Source records below:
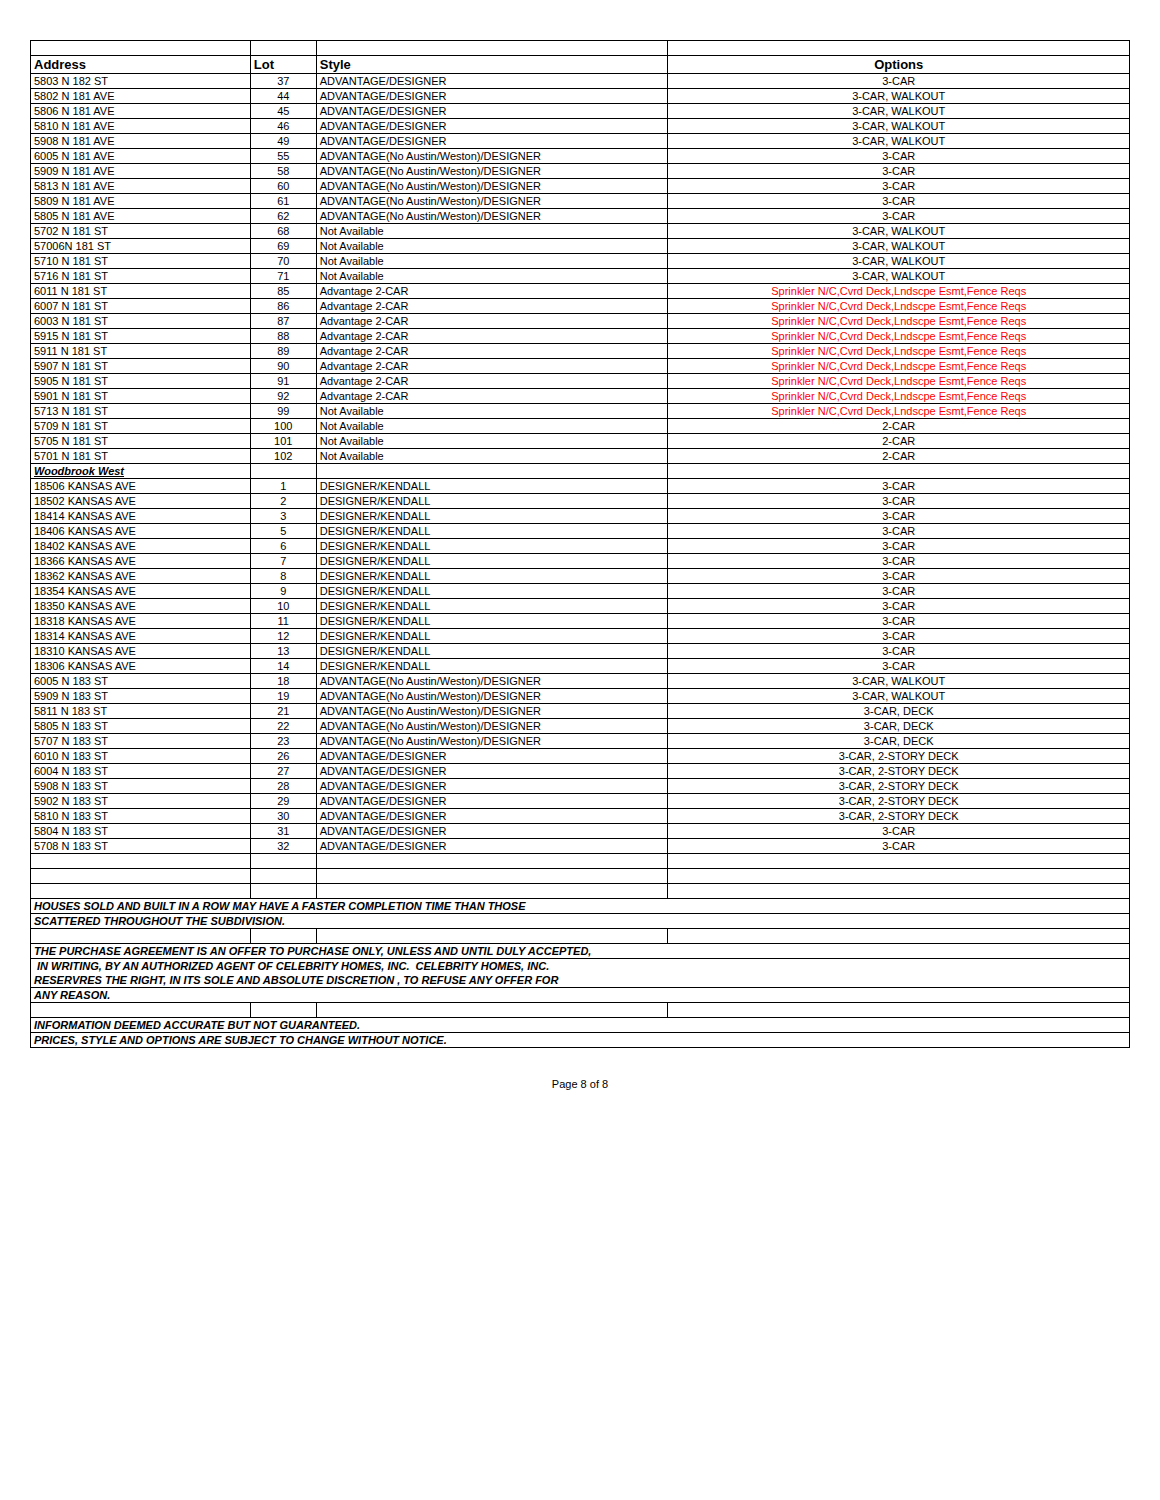| Address | Lot | Style | Options |
| --- | --- | --- | --- |
| 5803 N 182 ST | 37 | ADVANTAGE/DESIGNER | 3-CAR |
| 5802 N 181 AVE | 44 | ADVANTAGE/DESIGNER | 3-CAR, WALKOUT |
| 5806 N 181 AVE | 45 | ADVANTAGE/DESIGNER | 3-CAR, WALKOUT |
| 5810 N 181 AVE | 46 | ADVANTAGE/DESIGNER | 3-CAR, WALKOUT |
| 5908 N 181 AVE | 49 | ADVANTAGE/DESIGNER | 3-CAR, WALKOUT |
| 6005 N 181 AVE | 55 | ADVANTAGE(No Austin/Weston)/DESIGNER | 3-CAR |
| 5909 N 181 AVE | 58 | ADVANTAGE(No Austin/Weston)/DESIGNER | 3-CAR |
| 5813 N 181 AVE | 60 | ADVANTAGE(No Austin/Weston)/DESIGNER | 3-CAR |
| 5809 N 181 AVE | 61 | ADVANTAGE(No Austin/Weston)/DESIGNER | 3-CAR |
| 5805 N 181 AVE | 62 | ADVANTAGE(No Austin/Weston)/DESIGNER | 3-CAR |
| 5702 N 181 ST | 68 | Not Available | 3-CAR, WALKOUT |
| 57006N 181 ST | 69 | Not Available | 3-CAR, WALKOUT |
| 5710 N 181 ST | 70 | Not Available | 3-CAR, WALKOUT |
| 5716 N 181 ST | 71 | Not Available | 3-CAR, WALKOUT |
| 6011 N 181 ST | 85 | Advantage 2-CAR | Sprinkler N/C,Cvrd Deck,Lndscpe Esmt,Fence Reqs |
| 6007 N 181 ST | 86 | Advantage 2-CAR | Sprinkler N/C,Cvrd Deck,Lndscpe Esmt,Fence Reqs |
| 6003 N 181 ST | 87 | Advantage 2-CAR | Sprinkler N/C,Cvrd Deck,Lndscpe Esmt,Fence Reqs |
| 5915 N 181 ST | 88 | Advantage 2-CAR | Sprinkler N/C,Cvrd Deck,Lndscpe Esmt,Fence Reqs |
| 5911 N 181 ST | 89 | Advantage 2-CAR | Sprinkler N/C,Cvrd Deck,Lndscpe Esmt,Fence Reqs |
| 5907 N 181 ST | 90 | Advantage 2-CAR | Sprinkler N/C,Cvrd Deck,Lndscpe Esmt,Fence Reqs |
| 5905 N 181 ST | 91 | Advantage 2-CAR | Sprinkler N/C,Cvrd Deck,Lndscpe Esmt,Fence Reqs |
| 5901 N 181 ST | 92 | Advantage 2-CAR | Sprinkler N/C,Cvrd Deck,Lndscpe Esmt,Fence Reqs |
| 5713 N 181 ST | 99 | Not Available | Sprinkler N/C,Cvrd Deck,Lndscpe Esmt,Fence Reqs |
| 5709 N 181 ST | 100 | Not Available | 2-CAR |
| 5705 N 181 ST | 101 | Not Available | 2-CAR |
| 5701 N 181 ST | 102 | Not Available | 2-CAR |
| Woodbrook West | | | |
| 18506 KANSAS AVE | 1 | DESIGNER/KENDALL | 3-CAR |
| 18502 KANSAS AVE | 2 | DESIGNER/KENDALL | 3-CAR |
| 18414 KANSAS AVE | 3 | DESIGNER/KENDALL | 3-CAR |
| 18406 KANSAS AVE | 5 | DESIGNER/KENDALL | 3-CAR |
| 18402 KANSAS AVE | 6 | DESIGNER/KENDALL | 3-CAR |
| 18366 KANSAS AVE | 7 | DESIGNER/KENDALL | 3-CAR |
| 18362 KANSAS AVE | 8 | DESIGNER/KENDALL | 3-CAR |
| 18354 KANSAS AVE | 9 | DESIGNER/KENDALL | 3-CAR |
| 18350 KANSAS AVE | 10 | DESIGNER/KENDALL | 3-CAR |
| 18318 KANSAS AVE | 11 | DESIGNER/KENDALL | 3-CAR |
| 18314 KANSAS AVE | 12 | DESIGNER/KENDALL | 3-CAR |
| 18310 KANSAS AVE | 13 | DESIGNER/KENDALL | 3-CAR |
| 18306 KANSAS AVE | 14 | DESIGNER/KENDALL | 3-CAR |
| 6005 N 183 ST | 18 | ADVANTAGE(No Austin/Weston)/DESIGNER | 3-CAR, WALKOUT |
| 5909 N 183 ST | 19 | ADVANTAGE(No Austin/Weston)/DESIGNER | 3-CAR, WALKOUT |
| 5811 N 183 ST | 21 | ADVANTAGE(No Austin/Weston)/DESIGNER | 3-CAR, DECK |
| 5805 N 183 ST | 22 | ADVANTAGE(No Austin/Weston)/DESIGNER | 3-CAR, DECK |
| 5707 N 183 ST | 23 | ADVANTAGE(No Austin/Weston)/DESIGNER | 3-CAR, DECK |
| 6010 N 183 ST | 26 | ADVANTAGE/DESIGNER | 3-CAR, 2-STORY DECK |
| 6004 N 183 ST | 27 | ADVANTAGE/DESIGNER | 3-CAR, 2-STORY DECK |
| 5908 N 183 ST | 28 | ADVANTAGE/DESIGNER | 3-CAR, 2-STORY DECK |
| 5902 N 183 ST | 29 | ADVANTAGE/DESIGNER | 3-CAR, 2-STORY DECK |
| 5810 N 183 ST | 30 | ADVANTAGE/DESIGNER | 3-CAR, 2-STORY DECK |
| 5804 N 183 ST | 31 | ADVANTAGE/DESIGNER | 3-CAR |
| 5708 N 183 ST | 32 | ADVANTAGE/DESIGNER | 3-CAR |
| HOUSES SOLD AND BUILT IN A ROW MAY HAVE A FASTER COMPLETION TIME THAN THOSE | |
| SCATTERED THROUGHOUT THE SUBDIVISION. | | |
| THE PURCHASE AGREEMENT IS AN OFFER TO PURCHASE ONLY, UNLESS AND UNTIL DULY ACCEPTED, | |
| IN WRITING, BY AN AUTHORIZED AGENT OF CELEBRITY HOMES, INC. CELEBRITY HOMES, INC. | |
| RESERVRES THE RIGHT, IN ITS SOLE AND ABSOLUTE DISCRETION , TO REFUSE ANY OFFER FOR | |
| ANY REASON. | | |
| INFORMATION DEEMED ACCURATE BUT NOT GUARANTEED. | |
| PRICES, STYLE AND OPTIONS ARE SUBJECT TO CHANGE WITHOUT NOTICE. | |
Page 8 of 8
End of Source records.
What you will do:
Look through the entries, and return every line that the word "Cvrd" appears in.

Answer below:
| 6011 N 181 ST | 85 | Advantage 2-CAR | Sprinkler N/C,Cvrd Deck,Lndscpe Esmt,Fence Reqs |
| 6007 N 181 ST | 86 | Advantage 2-CAR | Sprinkler N/C,Cvrd Deck,Lndscpe Esmt,Fence Reqs |
| 6003 N 181 ST | 87 | Advantage 2-CAR | Sprinkler N/C,Cvrd Deck,Lndscpe Esmt,Fence Reqs |
| 5915 N 181 ST | 88 | Advantage 2-CAR | Sprinkler N/C,Cvrd Deck,Lndscpe Esmt,Fence Reqs |
| 5911 N 181 ST | 89 | Advantage 2-CAR | Sprinkler N/C,Cvrd Deck,Lndscpe Esmt,Fence Reqs |
| 5907 N 181 ST | 90 | Advantage 2-CAR | Sprinkler N/C,Cvrd Deck,Lndscpe Esmt,Fence Reqs |
| 5905 N 181 ST | 91 | Advantage 2-CAR | Sprinkler N/C,Cvrd Deck,Lndscpe Esmt,Fence Reqs |
| 5901 N 181 ST | 92 | Advantage 2-CAR | Sprinkler N/C,Cvrd Deck,Lndscpe Esmt,Fence Reqs |
| 5713 N 181 ST | 99 | Not Available | Sprinkler N/C,Cvrd Deck,Lndscpe Esmt,Fence Reqs |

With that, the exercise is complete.